La régression spontanée de grossesse ectopique a été
observée la première fois en 1995 par LUND (8) dans 57%
des cas chez 119 patientes hospitalisées sur une longue
période. Selon certains auteurs cette éventualité de régression spontanée de certains cas de grossesse ectopique doit
faire inscrire l’abstention thérapeutique dans un arbre décisionnel des traitements de la grossesse ectopique. Cette
attitude d’abstention thérapeutique doit être proposée lorsque le taux initial d’HCG est inférieur à 1000 mu/ml suivi
d’une régression 48 heures plus tard (9). Plusieurs auteurs
ont rapporté en cas d’abstention thérapeutique devant des
grossesses ectopiques à faibles taux d’HCG, des taux de
régression spontanée variant entre 60 et 100% (10-17).
Notre observation peut s’inscrire dans les cas de grossesses
ectopiques à faible taux d’HCG évoluant spontanément
vers la régression. Les légères douleurs pelviennes que la
patiente a eues correspondent au tableau clinique souvent
asymptomatique des grossesses éctopiques régressives (9).
Dans notre observation nous avons réalisé la réimplantation tubaire sitôt après la cystectomie à cause de la localisation cornuale de la grossesse ectopique et aussi du fait que
la trompe restante ne présentait macroscopiquement aucun
signe d’infection. Le choix de la méthode thérapeu-tique
entre la chirurgie radicale et la méthode conservatrice en cas
de la GEU a été diversement discuté au cours des dernières
années. Une tendance soutenue par les constatations
cliniques se dessine actuellement pour la conservation tubaire.
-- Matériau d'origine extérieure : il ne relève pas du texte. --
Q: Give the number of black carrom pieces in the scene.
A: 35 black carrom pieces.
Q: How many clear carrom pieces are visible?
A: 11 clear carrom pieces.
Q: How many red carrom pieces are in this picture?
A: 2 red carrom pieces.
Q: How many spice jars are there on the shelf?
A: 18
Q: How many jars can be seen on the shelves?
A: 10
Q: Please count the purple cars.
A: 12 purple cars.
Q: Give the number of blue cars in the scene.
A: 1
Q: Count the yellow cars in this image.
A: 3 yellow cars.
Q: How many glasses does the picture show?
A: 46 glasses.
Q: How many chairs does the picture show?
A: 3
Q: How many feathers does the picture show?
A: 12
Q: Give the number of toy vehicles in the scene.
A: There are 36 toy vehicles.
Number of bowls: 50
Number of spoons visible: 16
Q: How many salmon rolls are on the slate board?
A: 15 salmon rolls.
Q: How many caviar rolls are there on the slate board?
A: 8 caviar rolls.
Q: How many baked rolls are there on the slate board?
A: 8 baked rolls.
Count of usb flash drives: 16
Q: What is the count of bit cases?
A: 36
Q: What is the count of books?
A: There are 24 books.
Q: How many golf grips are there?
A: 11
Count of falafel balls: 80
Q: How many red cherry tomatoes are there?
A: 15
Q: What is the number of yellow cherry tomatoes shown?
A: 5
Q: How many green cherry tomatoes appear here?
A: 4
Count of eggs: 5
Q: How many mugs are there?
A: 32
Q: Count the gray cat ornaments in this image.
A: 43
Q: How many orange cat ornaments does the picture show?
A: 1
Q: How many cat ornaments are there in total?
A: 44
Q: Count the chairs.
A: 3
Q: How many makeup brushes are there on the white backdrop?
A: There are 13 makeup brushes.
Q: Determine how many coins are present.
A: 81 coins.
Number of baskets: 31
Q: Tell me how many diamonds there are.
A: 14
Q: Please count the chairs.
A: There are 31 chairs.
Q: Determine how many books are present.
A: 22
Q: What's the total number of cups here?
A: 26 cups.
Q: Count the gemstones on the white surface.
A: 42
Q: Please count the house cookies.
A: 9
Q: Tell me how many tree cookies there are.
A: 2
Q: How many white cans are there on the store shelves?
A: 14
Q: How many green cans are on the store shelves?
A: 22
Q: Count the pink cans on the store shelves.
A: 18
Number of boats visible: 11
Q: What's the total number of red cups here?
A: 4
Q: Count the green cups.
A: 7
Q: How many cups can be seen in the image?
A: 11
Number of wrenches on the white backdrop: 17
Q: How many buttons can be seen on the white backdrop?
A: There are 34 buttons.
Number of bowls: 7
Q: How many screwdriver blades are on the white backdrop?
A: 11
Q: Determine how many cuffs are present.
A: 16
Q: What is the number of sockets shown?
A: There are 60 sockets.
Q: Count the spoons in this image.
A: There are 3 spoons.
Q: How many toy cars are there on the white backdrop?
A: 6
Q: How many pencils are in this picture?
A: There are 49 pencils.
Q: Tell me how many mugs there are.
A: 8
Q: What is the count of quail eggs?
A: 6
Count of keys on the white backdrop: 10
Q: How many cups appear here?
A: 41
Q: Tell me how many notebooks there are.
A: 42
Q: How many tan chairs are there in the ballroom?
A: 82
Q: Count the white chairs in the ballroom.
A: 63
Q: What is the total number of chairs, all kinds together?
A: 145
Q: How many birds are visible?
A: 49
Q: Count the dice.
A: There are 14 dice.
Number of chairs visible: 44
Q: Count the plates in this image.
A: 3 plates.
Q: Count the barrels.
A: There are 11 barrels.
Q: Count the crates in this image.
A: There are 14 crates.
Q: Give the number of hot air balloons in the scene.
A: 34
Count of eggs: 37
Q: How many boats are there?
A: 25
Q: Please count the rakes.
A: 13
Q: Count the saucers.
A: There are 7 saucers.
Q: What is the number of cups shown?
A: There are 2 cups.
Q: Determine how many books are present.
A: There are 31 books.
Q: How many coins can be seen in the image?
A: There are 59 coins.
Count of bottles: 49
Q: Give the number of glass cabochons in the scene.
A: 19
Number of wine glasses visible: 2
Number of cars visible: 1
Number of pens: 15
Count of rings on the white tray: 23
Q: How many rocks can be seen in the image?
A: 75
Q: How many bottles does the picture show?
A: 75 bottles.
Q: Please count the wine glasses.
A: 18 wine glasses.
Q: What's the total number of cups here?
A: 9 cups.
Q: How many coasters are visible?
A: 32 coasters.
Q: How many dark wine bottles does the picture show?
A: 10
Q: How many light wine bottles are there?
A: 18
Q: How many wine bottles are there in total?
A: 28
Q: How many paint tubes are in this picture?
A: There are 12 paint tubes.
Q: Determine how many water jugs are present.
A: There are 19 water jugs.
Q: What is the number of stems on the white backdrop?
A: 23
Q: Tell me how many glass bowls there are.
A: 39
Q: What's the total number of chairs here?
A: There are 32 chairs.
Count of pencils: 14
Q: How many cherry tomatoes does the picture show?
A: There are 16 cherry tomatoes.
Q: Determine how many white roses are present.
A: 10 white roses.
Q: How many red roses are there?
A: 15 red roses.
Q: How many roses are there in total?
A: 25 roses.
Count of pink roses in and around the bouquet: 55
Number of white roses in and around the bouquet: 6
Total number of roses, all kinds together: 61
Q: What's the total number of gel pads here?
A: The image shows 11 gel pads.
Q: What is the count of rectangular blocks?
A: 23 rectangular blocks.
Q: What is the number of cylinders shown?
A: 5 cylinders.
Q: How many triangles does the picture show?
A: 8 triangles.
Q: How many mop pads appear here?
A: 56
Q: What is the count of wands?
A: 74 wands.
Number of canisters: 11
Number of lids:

Parmi ces constatations on peut rete-nir celles de
LEMOINE et Coll. (17) qui ont noté que 30 fois sur 34 la 2è
grossesse extra-utérine s’est développée sur la trompe
restante après la salpingectomie, ce qui selon les auteurs doit
inciter à élargir les indications du traitement chirurgical
conservateur lorsque les conditions le permettent. Nous
estimons que le choix de la méthode thérapeutique entre la
chirurgie radicale et conservatrice en cas de grossesse ectopique doit dépendre essentiellement des facteurs tels que
l’état tubaire, l’âge et la parité de la patiente.
CONCLUSION
Cette observation suggère l’attention qui doit être portée
chez les patientes présentant un épisode d’aménorrhée sans
signes cliniques évocateurs de grossesse ectopique. Elle
illustre d’une part la possibilité de régression spontanée de
grossesse ectopique et d’autre part les difficultés de la pratique médicale dans le contexte d’un pays en développement. L’amélioration des infrastructures sanitaires au
Cameroun devraient permettre d’intégrer d’une façon systématique l’échographie endo-vaginale et le dosage immunologique de l’hormone choriogonadotrophique (HCG)
dans le diagnostic précoce de la grossesse ectopique.